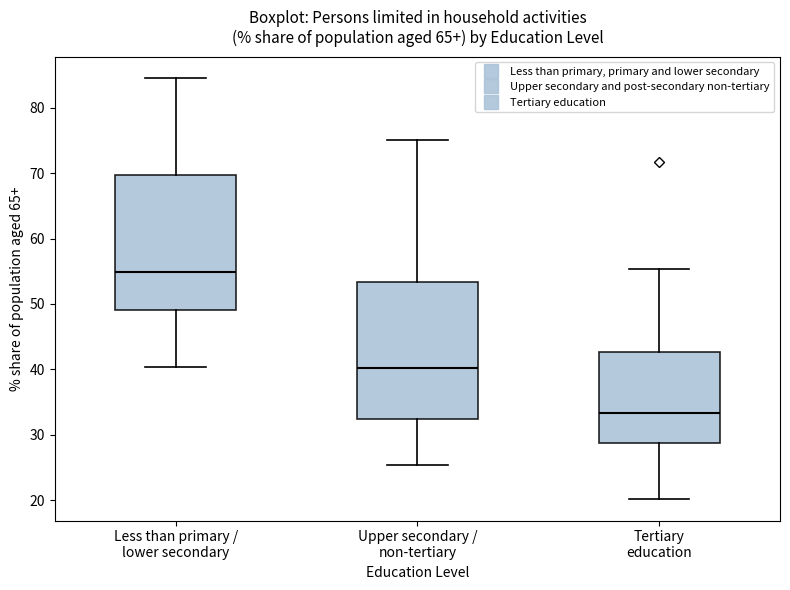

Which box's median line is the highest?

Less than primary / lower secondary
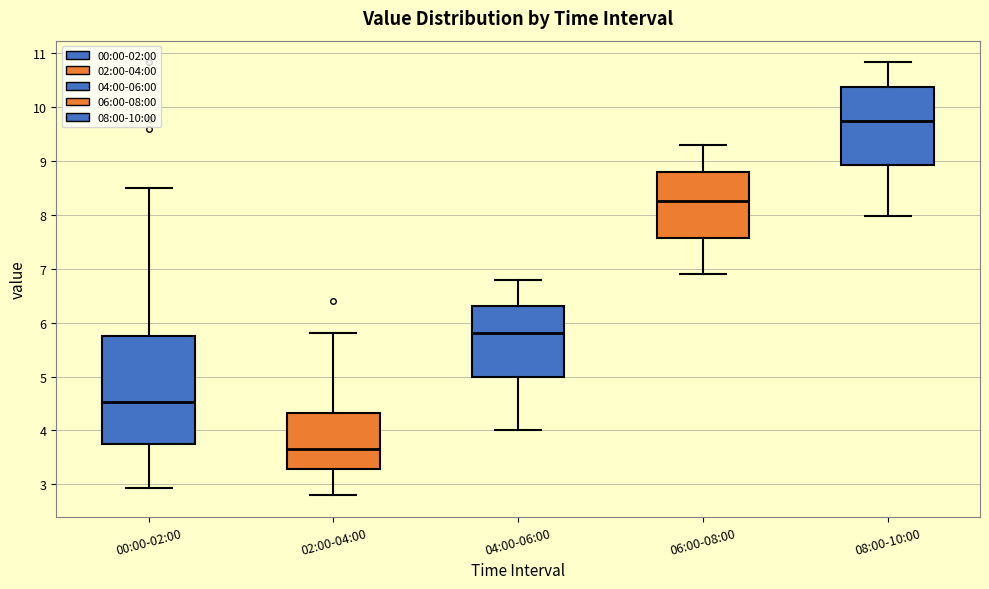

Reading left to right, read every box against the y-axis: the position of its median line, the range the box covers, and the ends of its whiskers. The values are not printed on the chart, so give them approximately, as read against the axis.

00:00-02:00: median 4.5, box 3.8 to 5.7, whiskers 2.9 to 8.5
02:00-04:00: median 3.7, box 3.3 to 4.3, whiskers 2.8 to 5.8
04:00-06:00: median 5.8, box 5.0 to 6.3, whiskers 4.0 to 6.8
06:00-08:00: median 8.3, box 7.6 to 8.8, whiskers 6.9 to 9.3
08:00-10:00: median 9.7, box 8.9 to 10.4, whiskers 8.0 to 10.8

========================================================================

→ What to produce
Copy every line of text in the material above verbatim, leaving out the pictures.

→ The completed task
Which box's median line is the highest?

Less than primary / lower secondary

Reading left to right, read every box against the y-axis: the position of its median line, the range the box covers, and the ends of its whiskers. The values are not printed on the chart, so give them approximately, as read against the axis.

00:00-02:00: median 4.5, box 3.8 to 5.7, whiskers 2.9 to 8.5
02:00-04:00: median 3.7, box 3.3 to 4.3, whiskers 2.8 to 5.8
04:00-06:00: median 5.8, box 5.0 to 6.3, whiskers 4.0 to 6.8
06:00-08:00: median 8.3, box 7.6 to 8.8, whiskers 6.9 to 9.3
08:00-10:00: median 9.7, box 8.9 to 10.4, whiskers 8.0 to 10.8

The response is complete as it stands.